Akasa kini dibawa para prajurit ke sebuah tempat yang antah berantah, dikelilingi pepohonan dekat area hutan, namun memiliki tanah berumput yang lapang.
Tepat di tengah area itu, berdiri sebuah bangunan bernuansa Hindu kuno, lengkap dengan pagar bebatuan dari andesit berwarna abu-abu gelap.
Keterkejutan membungkam Akasa. Dalam sekejap, ia yang tadinya duduk santai di tepian danau berkabut, kini dikelilingi oleh sosok-sosok bersenjata yang terlihat tanpa emosi.
Rasa dingin perlahan menjalar ke punggungnya, bukan semata oleh kabut malam, namun juga ketidakpastian yang membelenggu. Ia khawatir karena telah meninggalkan teman-temannya tanpa pamit.
Tak ada yang bisa ia lakukan. Akasa hanya bisa pasrah, mengikuti irama langkah para prajurit yang menggema seperti genderang nasib. Mereka berjalan setapak demi setapak, memasuki halaman luas dari area bernuansa Hindu tersebut.

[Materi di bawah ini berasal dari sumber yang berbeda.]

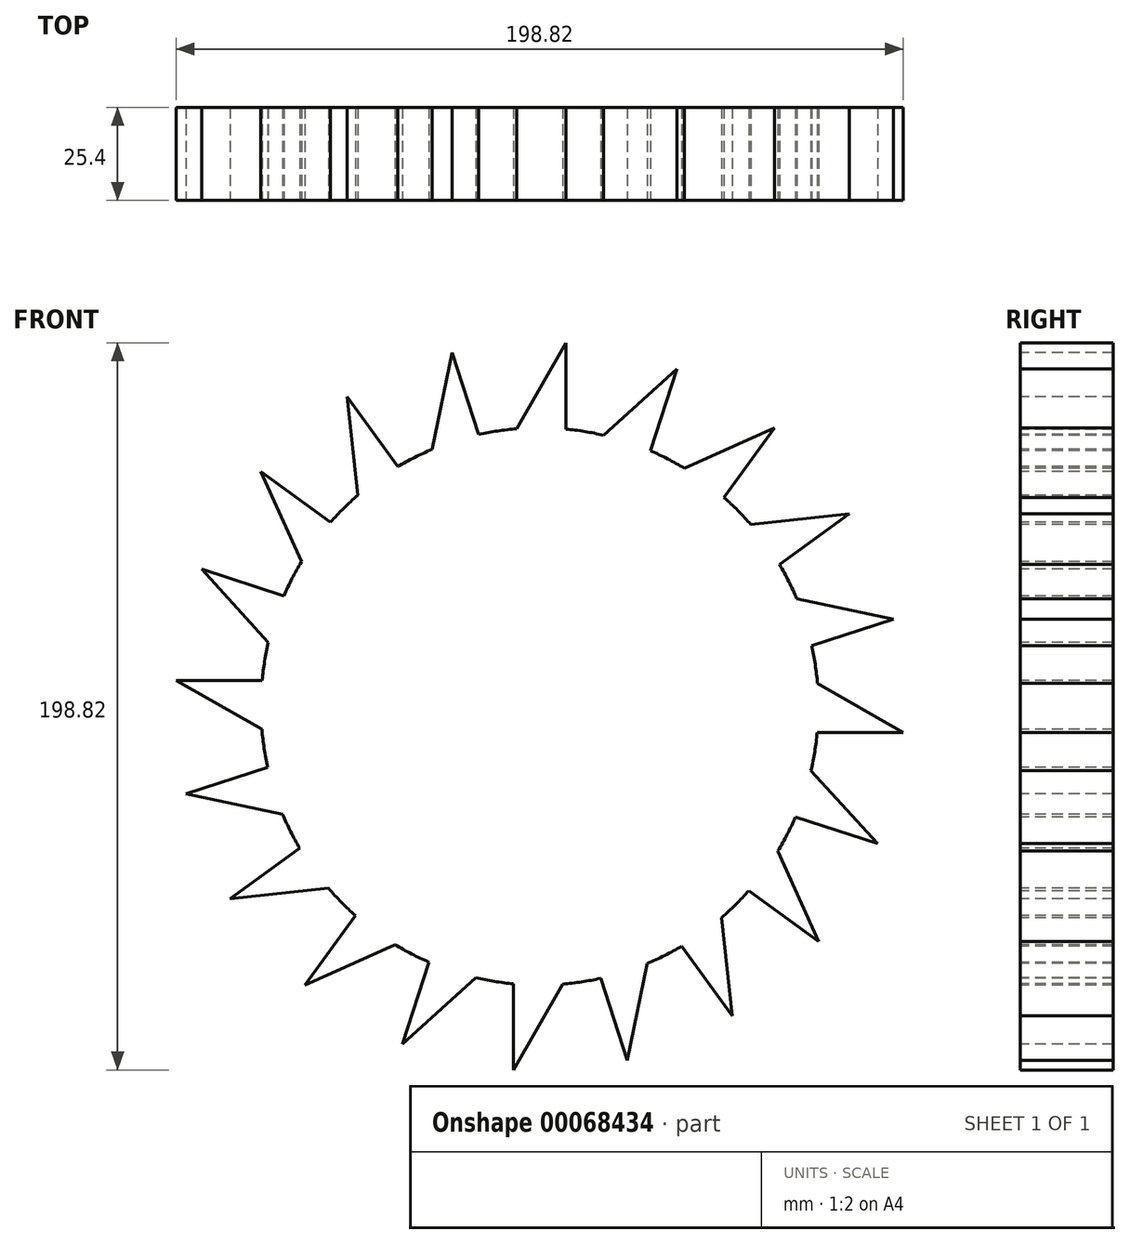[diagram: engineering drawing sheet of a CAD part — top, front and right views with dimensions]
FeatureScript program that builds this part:
annotation { "Feature Type Name" : "Feature", "Feature Type Description" : "" }
export const myFeature = defineFeature(function(context is Context, id is Id, definition is map)
    precondition{}
    {
        {
            var Q0;
            Q0=qCreatedBy(makeId("Front.planeOp"),FACE);
            var sketch = newSketch(context, id + "F0", { "sketchPlane" : qUnion([Q0])});
            skCircle(sketch, "E0", {"center": v(0, 0) * mm, "radius": 76.2 * mm});
            skSolve(sketch);
        }
        {
            var Q0;
            Q0=makeQuery(id+"F0.imprint","IMPRINT",FACE,{"disambiguationData":[TD([[makeQuery(id+"F0.imprint","IMPRINT",EDGE,{"derivedFrom":sQuery(id+"F0.wireOp",EDGE,"E0")}),1.0]])]});
            extrude(context, id + "F1", {"entities" : qUnion([Q0]), "depth" : 25.4 * mm});
        }
        {
            var Q0;
            Q0=makeQuery(id+"F1.opExtrude","CAP_FACE",FACE,{"disambiguationData":[OSD([sQuery(id+"F0.wireOp",EDGE,"E0")])],"isStart":false});
            var sketch = newSketch(context, id + "F2", { "sketchPlane" : qUnion([Q0])});
            skLineSegment(sketch, "E1", {"start": v(-6.27, 75.94) * mm, "end": v(7.15, 99.41) * mm});
            skLineSegment(sketch, "E2", {"start": v(7.15, 99.41) * mm, "end": v(7.15, 75.86) * mm});
            skLineSegment(sketch, "E3", {"start": v(7.15, 75.86) * mm, "end": v(-6.27, 75.94) * mm});
            skSolve(sketch);
        }
        {
            var Q0;
            Q0 = qSketchRegion(id + "F2", true);
            var Q1;
            Q1=makeQuery(id+"F1.opExtrude","CAP_FACE",FACE,{"disambiguationData":[OSD([sQuery(id+"F0.wireOp",EDGE,"E0")])],"isStart":true});
            extrude(context, id + "F3", {"entities" : qUnion([Q0]), "operationType" : NewBodyOperationType.ADD, "endBound" : BoundingType.UP_TO_SURFACE, "oppositeDirection" : true, "endBoundEntityFace" : qUnion([Q1]), "depth" : 25.4 * mm});
        }
        {
            var Q0;
            Q0=makeQuery(id+"F1.opExtrude","SWEPT_BODY",BODY,{"disambiguationData":[OSD([sQuery(id+"F0.wireOp",EDGE,"E0")])]});
            var Q1;
            Q1=makeQuery(id+"F1.opExtrude","SWEPT_FACE",FACE,{"disambiguationData":[OSD([sQuery(id+"F0.wireOp",EDGE,"E0")])]});
            circularPattern(context, id + "F4", {"operationType" : NewBodyOperationType.ADD, "entities" : qUnion([Q0]), "axis" : qUnion([Q1]), "angle" : 360 * degree, "instanceCount" : 20, "equalSpace" : true});
        }
    });
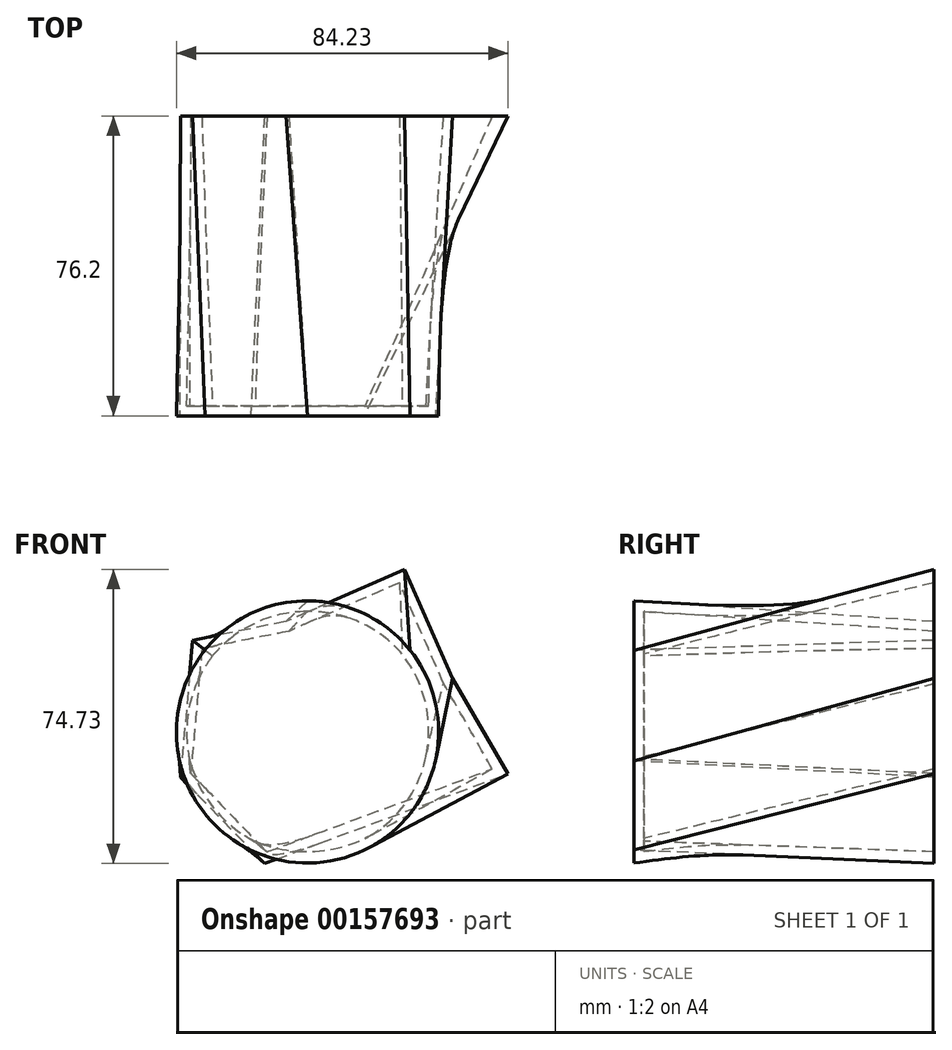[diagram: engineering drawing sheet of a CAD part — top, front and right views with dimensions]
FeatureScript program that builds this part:
annotation { "Feature Type Name" : "Feature", "Feature Type Description" : "" }
export const myFeature = defineFeature(function(context is Context, id is Id, definition is map)
    precondition{}
    {
        {
            var Q0;
            Q0=qCreatedBy(makeId("Front.planeOp"),FACE);
            var sketch = newSketch(context, id + "F0", { "sketchPlane" : qUnion([Q0])});
            skLineSegment(sketch, "E0", {"start": v(-29.19, 23.29) * mm, "end": v(-32.3, -11.49) * mm});
            skLineSegment(sketch, "E1", {"start": v(-32.3, -11.49) * mm, "end": v(-10.97, -33.43) * mm});
            skLineSegment(sketch, "E2", {"start": v(-10.97, -33.43) * mm, "end": v(50.92, -10.66) * mm});
            skLineSegment(sketch, "E3", {"start": v(50.92, -10.66) * mm, "end": v(36.85, 13.56) * mm});
            skLineSegment(sketch, "E4", {"start": v(36.85, 13.56) * mm, "end": v(24.63, 41.3) * mm});
            skLineSegment(sketch, "E5", {"start": v(24.63, 41.3) * mm, "end": v(-5.5, 28.03) * mm});
            skLineSegment(sketch, "E6", {"start": v(-5.5, 28.03) * mm, "end": v(-29.19, 23.29) * mm});
            skSolve(sketch);
        }
        {
            var Q0;
            Q0=qCreatedBy(makeId("Front.planeOp"),FACE);
            cPlane(context, id + "F1", {"entities" : qUnion([Q0]), "cplaneType" : CPlaneType.OFFSET, "offset" : 76.2 * mm, "width" : 152.4 * mm, "height" : 152.4 * mm});
        }
        {
            var Q0;
            Q0=qCreatedBy(id+"F1.planeOp",FACE);
            var sketch = newSketch(context, id + "F2", { "sketchPlane" : qUnion([Q0])});
            skCircle(sketch, "E7", {"center": v(0, 0) * mm, "radius": 33.31 * mm});
            skSolve(sketch);
        }
        {
            var Q0;
            Q0=makeQuery(id+"F0.imprint","IMPRINT",FACE,{"disambiguationData":[TD([[makeQuery(id+"F0.imprint","IMPRINT",EDGE,{"derivedFrom":sQuery(id+"F0.wireOp",EDGE,"E0")}),1.0]])]});
            var Q1;
            Q1=makeQuery(id+"F2.imprint","IMPRINT",FACE,{"disambiguationData":[TD([[makeQuery(id+"F2.imprint","IMPRINT",EDGE,{"derivedFrom":sQuery(id+"F2.wireOp",EDGE,"E7")}),1.0]])]});
            loft(context, id + "F3", {"sheetProfilesArray" : [{ "sheetProfileEntities" : qUnion([Q0]) }, { "sheetProfileEntities" : qUnion([Q1]) }]});
        }
        {
            var Q0;
            Q0=makeQuery(id+"F3.opLoft","CAP_FACE",FACE,{"disambiguationData":[OSD([makeQuery(id+"F0.imprint","IMPRINT",FACE,{"disambiguationData":[TD([[makeQuery(id+"F0.imprint","IMPRINT",EDGE,{"derivedFrom":sQuery(id+"F0.wireOp",EDGE,"E0")}),1.0]])]})])],"isStart":true});
            shell(context, id + "F4", {"entities" : qUnion([Q0]), "thickness" : 2.54 * mm});
        }
    });
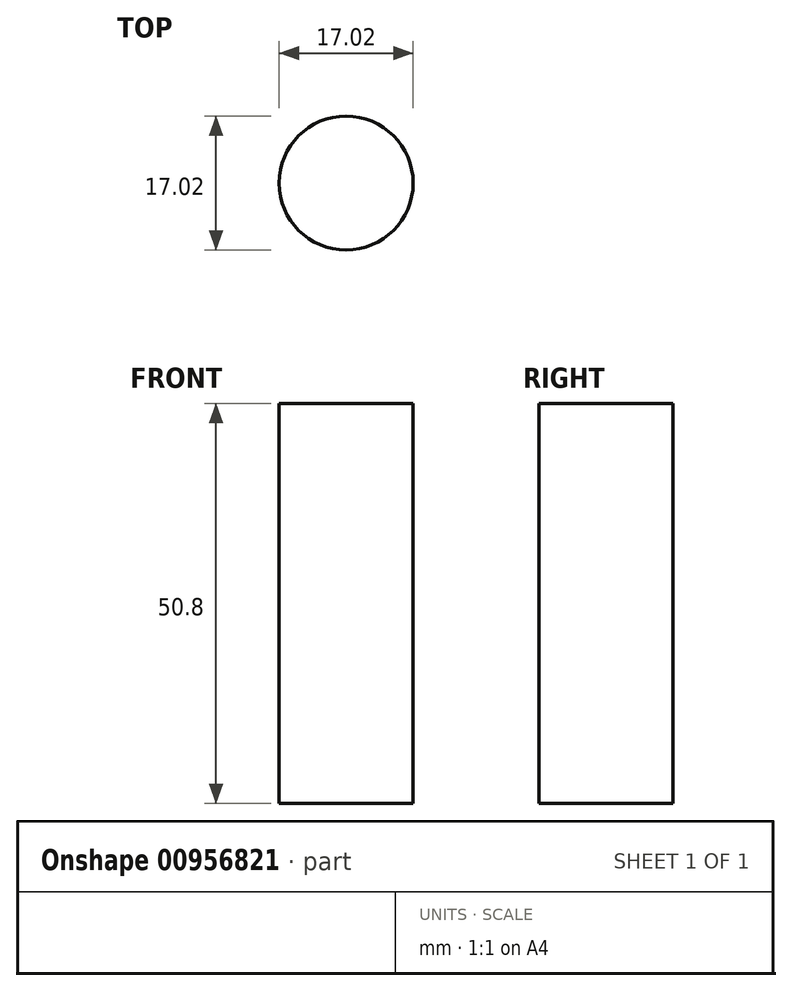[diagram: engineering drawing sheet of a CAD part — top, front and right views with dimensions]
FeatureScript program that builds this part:
annotation { "Feature Type Name" : "Feature", "Feature Type Description" : "" }
export const myFeature = defineFeature(function(context is Context, id is Id, definition is map)
    precondition{}
    {
        {
            var Q0;
            Q0=qCreatedBy(makeId("Top.planeOp"),FACE);
            var sketch = newSketch(context, id + "F0", { "sketchPlane" : qUnion([Q0])});
            skCircle(sketch, "E0", {"center": v(1.88, 0) * mm, "radius": 8.5 * mm});
            skSolve(sketch);
        }
        {
            var Q0;
            Q0=makeQuery(id+"F0.imprint","IMPRINT",FACE,{"disambiguationData":[TD([[makeQuery(id+"F0.imprint","IMPRINT",EDGE,{"derivedFrom":sQuery(id+"F0.wireOp",EDGE,"E0")}),1.0]])]});
            extrude(context, id + "F1", {"entities" : qUnion([Q0]), "depth" : 50.8 * mm, "offsetDistance" : 25.4 * mm});
        }
    });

Udara di sekitarnya lembab dan berbau tanah basah, seolah menyimpan sisa-sisa dupa yang telah lama padam.
Di sekeliling, ada lebih banyak prajurit yang berbaris rapi. Tapi suasana hening. Hanya langkah kakinya dan para prajurit pengantarnya yang terdengar.
Pandangan Akasa menyapu sekitar tempat itu. Dari jauh, ia melihat cahaya hijau berpendar tipis dari kegelapan. Akasa penasaran. Pikirannya dipenuhi segudang tanda tanya.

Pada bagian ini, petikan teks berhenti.